Fig. 1. Diagram of the mid-IR Doppler-free saturated absorption spectroscopy setup.
The idler output from a continuous-wave optical parametric oscillator (CW OPO, Toptica Photonics, TOPO) is used as the light source for the Doppler-free saturated absorption measurements. In collaboration with Toptica, our group has developed an automation system for broad-range mode-hop-free wavelength scans of the idler output (λidler=2.2-4.0 μm). Figure 2 shows an example of the Doppler-free saturated absorption spectrum of the υ3 (anti-symmetric CH stretch) transition of CH4 compared to its Doppler-broadened spectrum and transitions from the HITRAN database.
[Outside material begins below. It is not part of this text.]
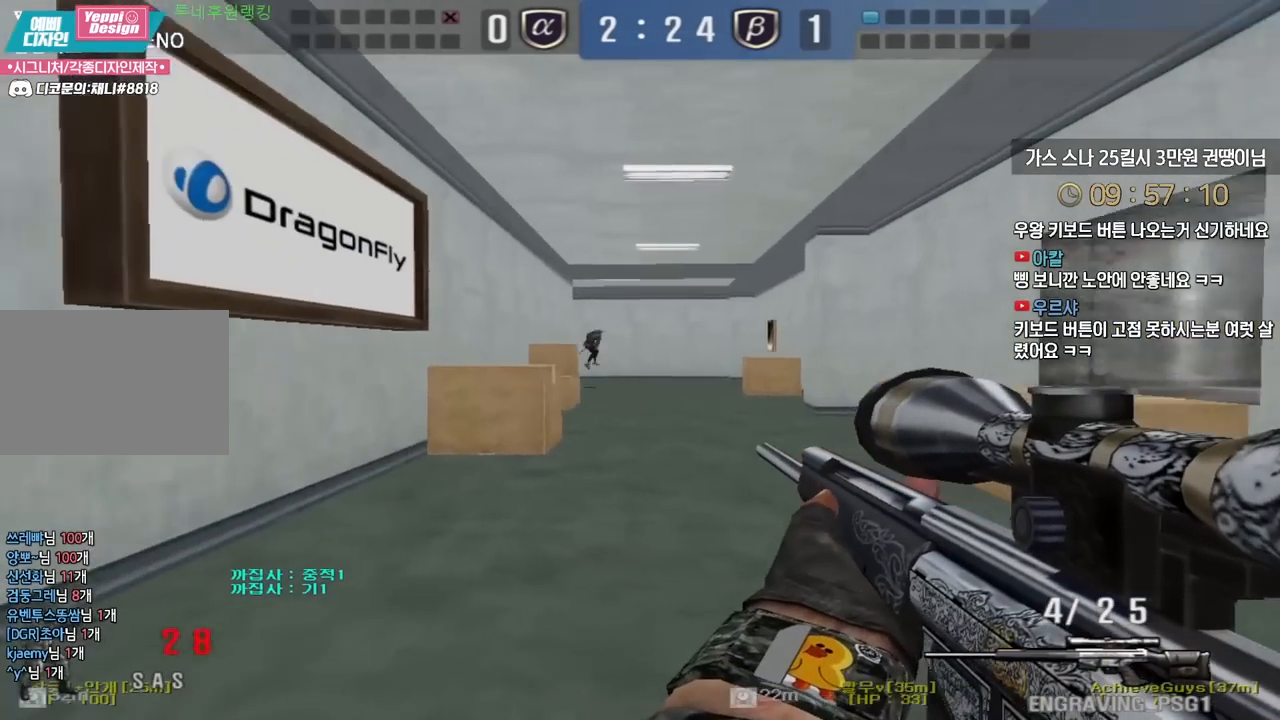
{"keys": ["d", "s"], "events": [[150, "ctrl", "down"], [167, "d", "up"], [183, "w", "up"], [233, "ctrl", "up"], [250, "d", "down"], [250, "w", "down"], [367, "ctrl", "down"], [367, "d", "up"], [367, "w", "up"], [433, "ctrl", "up"], [450, "d", "down"], [450, "s", "down"]]}
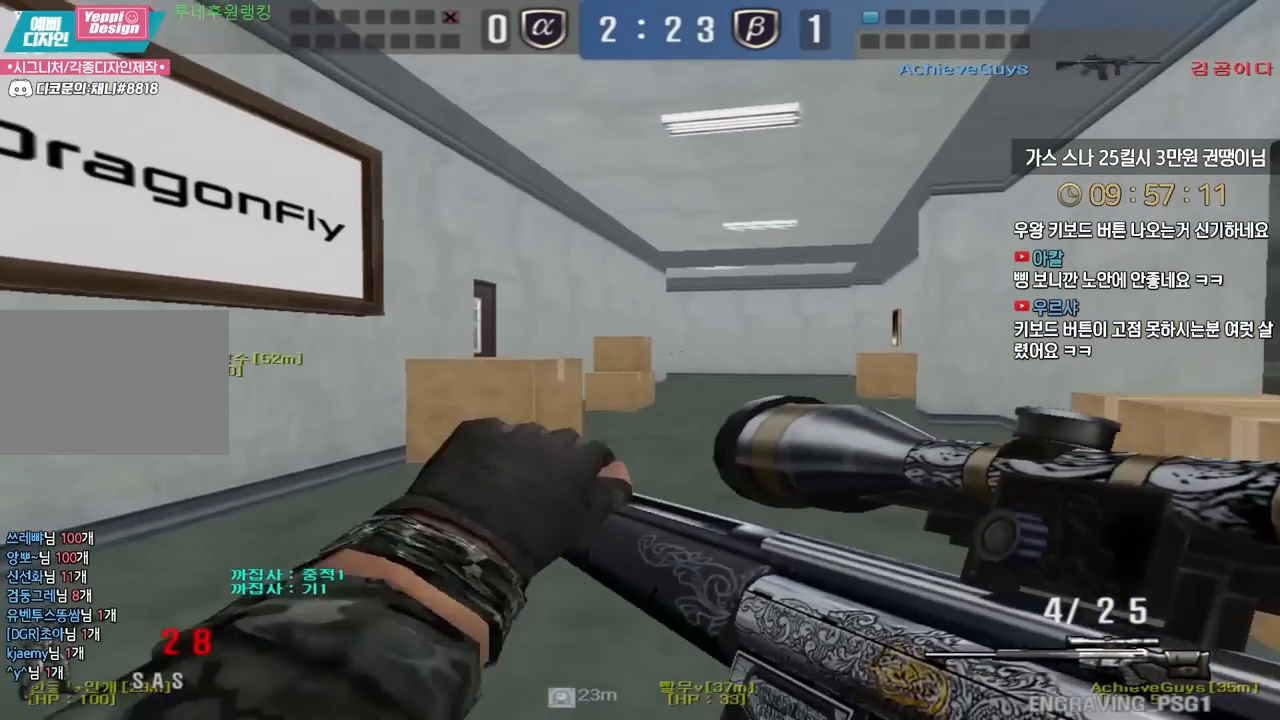
{"keys": ["d", "w"], "events": [[183, "ctrl", "down"], [200, "d", "up"], [200, "s", "up"], [250, "d", "down"], [283, "ctrl", "up"], [283, "w", "down"]]}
Also included in Fig. 2 is an etalon trace for relative calibration. Figure 3 illustrates the Q branch of this vibrational band. The Doppler-free spectroscopy apparatus will be used to record high-resolution spectra of molecules with astrochemical and atmospheric significance.
Combining the Doppler-free saturated absorption spectroscopy and the CW CRD setups, our group is developing a novel cavity-enhanced two-photon spectroscopy technique.